──────── Entries shown ────────

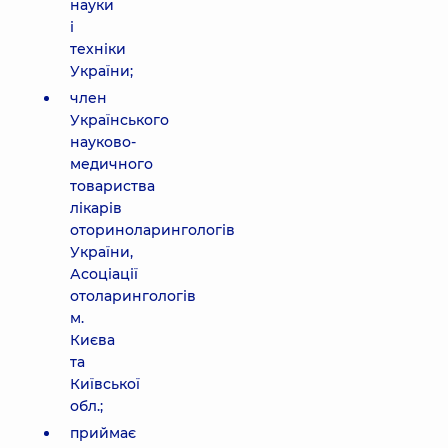
науки
і
техніки
України;
член
Українського
науково-
медичного
товариства
лікарів
оториноларингологів
України,
Асоціації
отоларингологів
м.
Києва
та
Київської
обл.;
приймає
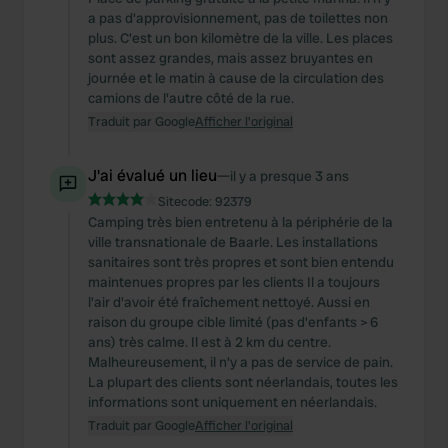
a pas d'approvisionnement, pas de toilettes non
plus. C'est un bon kilomètre de la ville. Les places
sont assez grandes, mais assez bruyantes en
journée et le matin à cause de la circulation des
camions de l'autre côté de la rue.
Traduit par Google
Afficher l'original
J'ai évalué un lieu
—
il y a presque 3 ans
Sitecode:
92379
Camping très bien entretenu à la périphérie de la
ville transnationale de Baarle. Les installations
sanitaires sont très propres et sont bien entendu
maintenues propres par les clients Il a toujours
l'air d'avoir été fraîchement nettoyé. Aussi en
raison du groupe cible limité (pas d'enfants > 6
ans) très calme. Il est à 2 km du centre.
Malheureusement, il n'y a pas de service de pain.
La plupart des clients sont néerlandais, toutes les
informations sont uniquement en néerlandais.
Traduit par Google
Afficher l'original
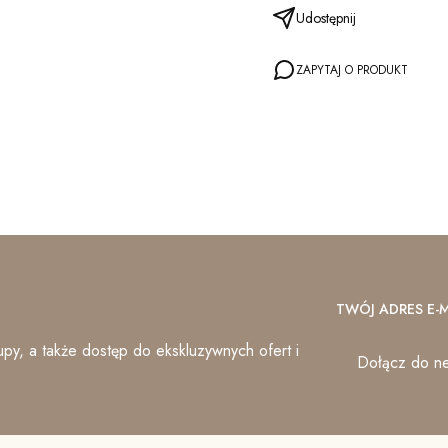
Udostępnij
ZAPYTAJ O PRODUKT
TWÓJ ADRES E-M
py, a także dostęp do ekskluzywnych ofert i
Dołącz do ne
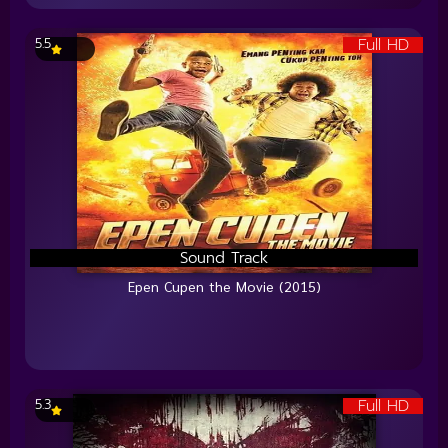
Full HD
5.5
Sound Track
Epen Cupen the Movie (2015)
Full HD
5.3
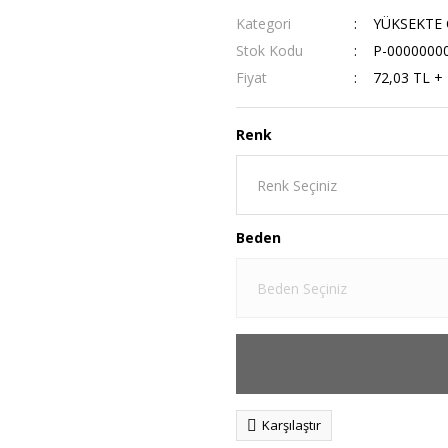
Kategori
YÜKSEKTE 
Stok Kodu
P-0000000
Fiyat
72,03 TL +
Renk
Beden
Karşılaştır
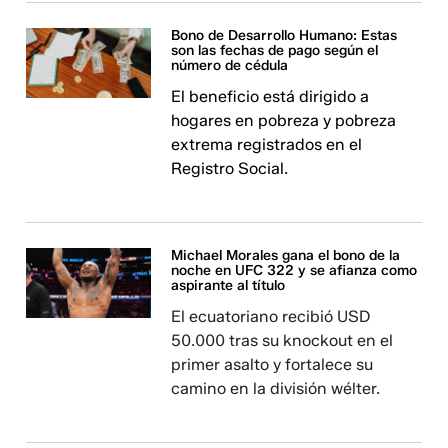
Bono de Desarrollo Humano: Estas
son las fechas de pago según el
número de cédula
El beneficio está dirigido a
hogares en pobreza y pobreza
extrema registrados en el
Registro Social.
Michael Morales gana el bono de la
noche en UFC 322 y se afianza como
aspirante al título
El ecuatoriano recibió USD
50.000 tras su knockout en el
primer asalto y fortalece su
camino en la división wélter.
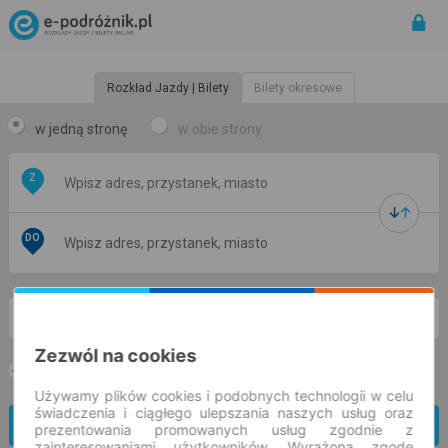
Rozkład Jazdy | Bilety
Bilety okresowe
w jedną stronę
w obie strony
Z
DO
nd. 9 sie.
-- : --
Zezwól na cookies
Preferuj bez przesiadek
Tylko bilet online
Używamy plików cookies i podobnych technologii w celu
świadczenia i ciągłego ulepszania naszych usług oraz
Znajdź połączenie
prezentowania promowanych usług zgodnie z
zainteresowaniami użytkowników. Wyrażoną zgodę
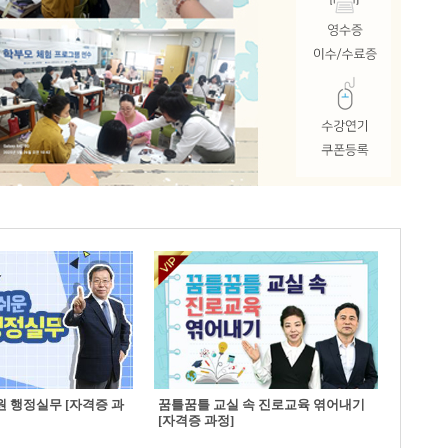
 행정실무 [자격증 과
꿈틀꿈틀 교실 속 진로교육 엮어내기
[자격증 과정]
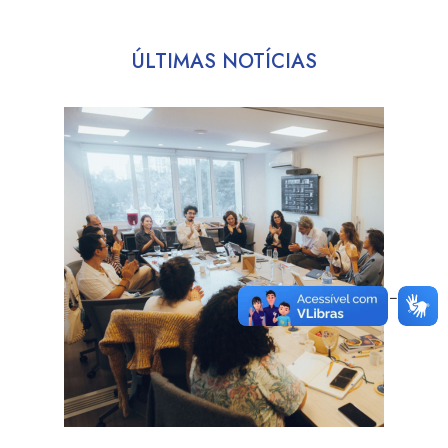
ÚLTIMAS NOTÍCIAS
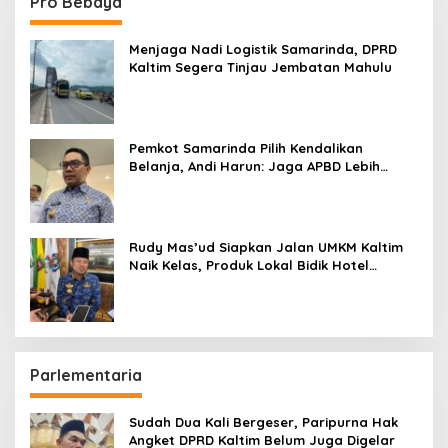
Pro Bebaya
Menjaga Nadi Logistik Samarinda, DPRD
Kaltim Segera Tinjau Jembatan Mahulu
Pemkot Samarinda Pilih Kendalikan
Belanja, Andi Harun: Jaga APBD Lebih
Penting daripada Berutang
Rudy Mas’ud Siapkan Jalan UMKM Kaltim
Naik Kelas, Produk Lokal Bidik Hotel
hingga Bandara
Parlementaria
Sudah Dua Kali Bergeser, Paripurna Hak
Angket DPRD Kaltim Belum Juga Digelar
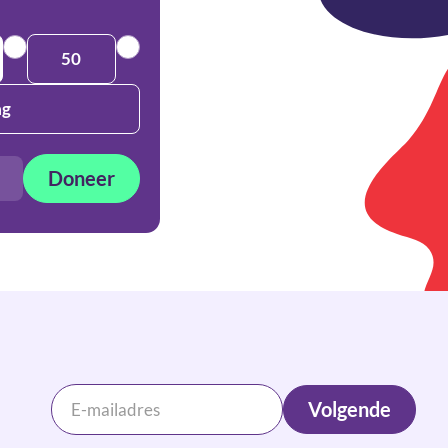
50
ag
Doneer
Volgende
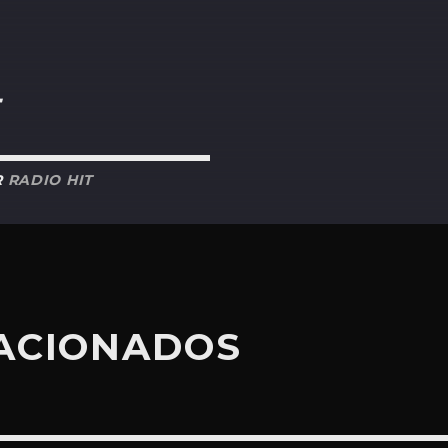
R
RADIO HIT
LACIONADOS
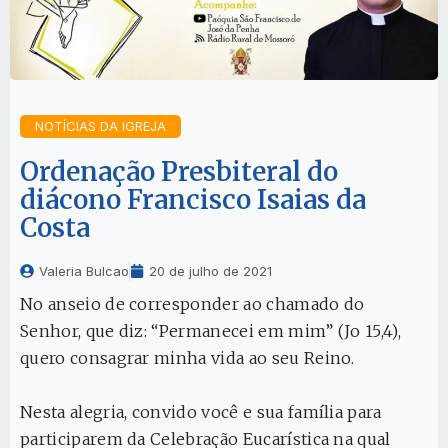
NOTÍCIAS DA IGREJA
Ordenação Presbiteral do
diácono Francisco Isaias da
Costa
Valeria Bulcao
20 de julho de 2021
No anseio de corresponder ao chamado do
Senhor, que diz: “Permanecei em mim” (Jo 15,4),
quero consagrar minha vida ao seu Reino.
Nesta alegria, convido você e sua família para
participarem da Celebração Eucarística na qual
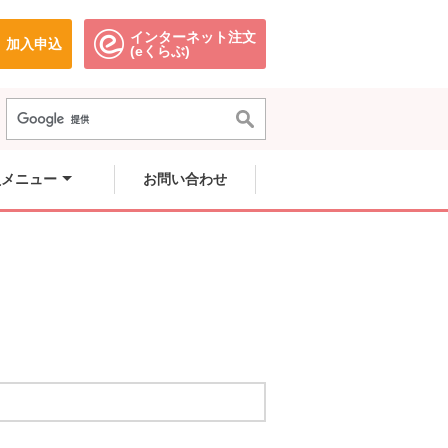
インターネット注文
加入申込
で開きます。
別のウィンドウで開きます。
別のウィンドウで開きます。
(eくらぶ)
員メニュー
お問い合わせ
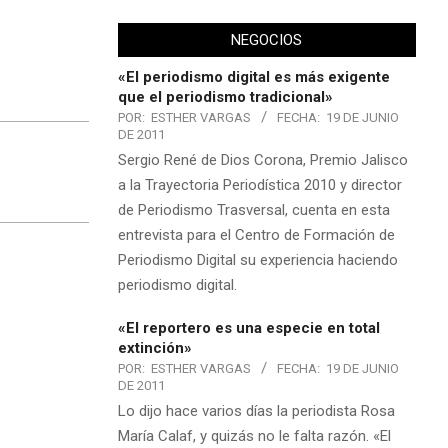
NEGOCIOS
«El periodismo digital es más exigente
que el periodismo tradicional»
POR:
ESTHER VARGAS
FECHA:
19 DE JUNIO
DE 2011
Sergio René de Dios Corona, Premio Jalisco
a la Trayectoria Periodística 2010 y director
de Periodismo Trasversal, cuenta en esta
entrevista para el Centro de Formación de
Periodismo Digital su experiencia haciendo
periodismo digital.
«El reportero es una especie en total
extinción»
POR:
ESTHER VARGAS
FECHA:
19 DE JUNIO
DE 2011
Lo dijo hace varios días la periodista Rosa
María Calaf, y quizás no le falta razón. «El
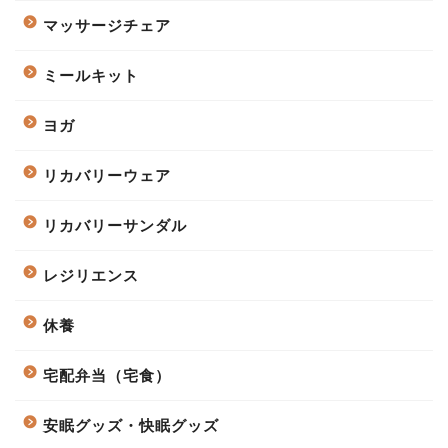
マッサージチェア
ミールキット
ヨガ
リカバリーウェア
リカバリーサンダル
レジリエンス
休養
宅配弁当（宅食）
安眠グッズ・快眠グッズ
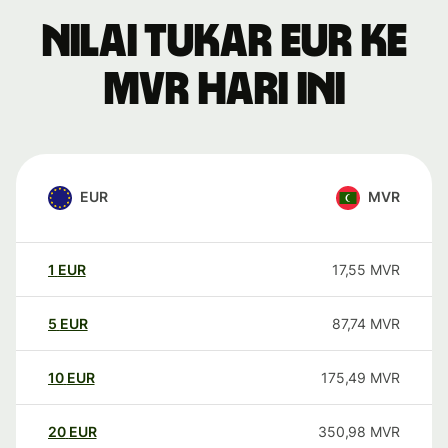
Nilai tukar EUR ke
MVR hari ini
EUR
MVR
1
EUR
17,55
MVR
5
EUR
87,74
MVR
10
EUR
175,49
MVR
20
EUR
350,98
MVR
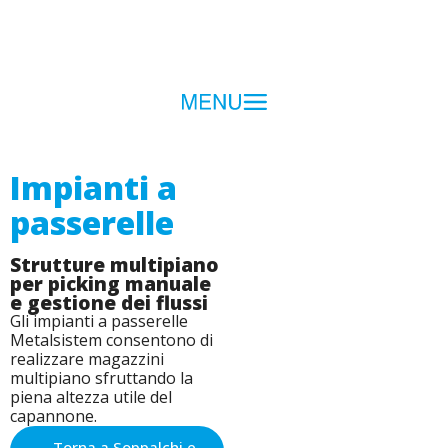
Impianti a
passerelle
Strutture multipiano
per picking manuale
e gestione dei flussi
Gli impianti a passerelle
Metalsistem consentono di
realizzare magazzini
multipiano sfruttando la
piena altezza utile del
capannone.
Torna a Soppalchi e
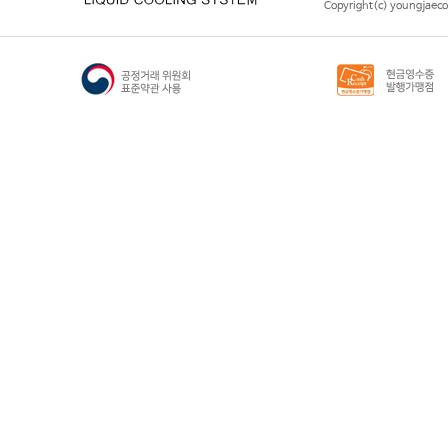
Copyright(c) youngjaeco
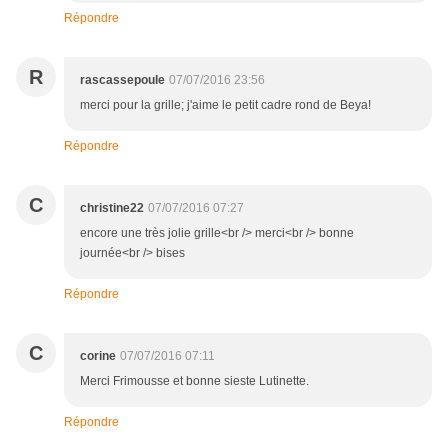
Répondre
R
rascassepoule
07/07/2016 23:56
merci pour la grille; j'aime le petit cadre rond de Beya!
Répondre
C
christine22
07/07/2016 07:27
encore une très jolie grille<br /> merci<br /> bonne
journée<br /> bises
Répondre
C
corine
07/07/2016 07:11
Merci Frimousse et bonne sieste Lutinette.
Répondre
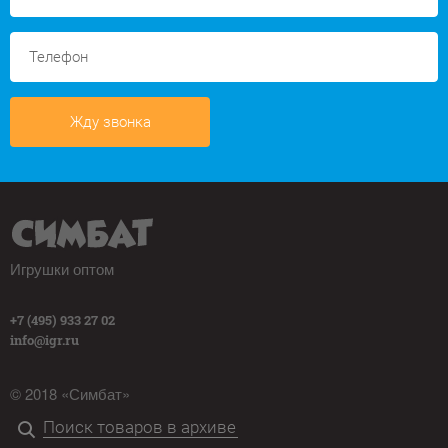
Жду звонка
Игрушки оптом
+7 (495) 933 27 02
info@igr.ru
© 2018 «Симбат»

────────

Work instruction:
Filter the entries down to the lines with the word "bonne" in them.

Solution to this exercise:
encore une très jolie grille<br /> merci<br /> bonne
Merci Frimousse et bonne sieste Lutinette.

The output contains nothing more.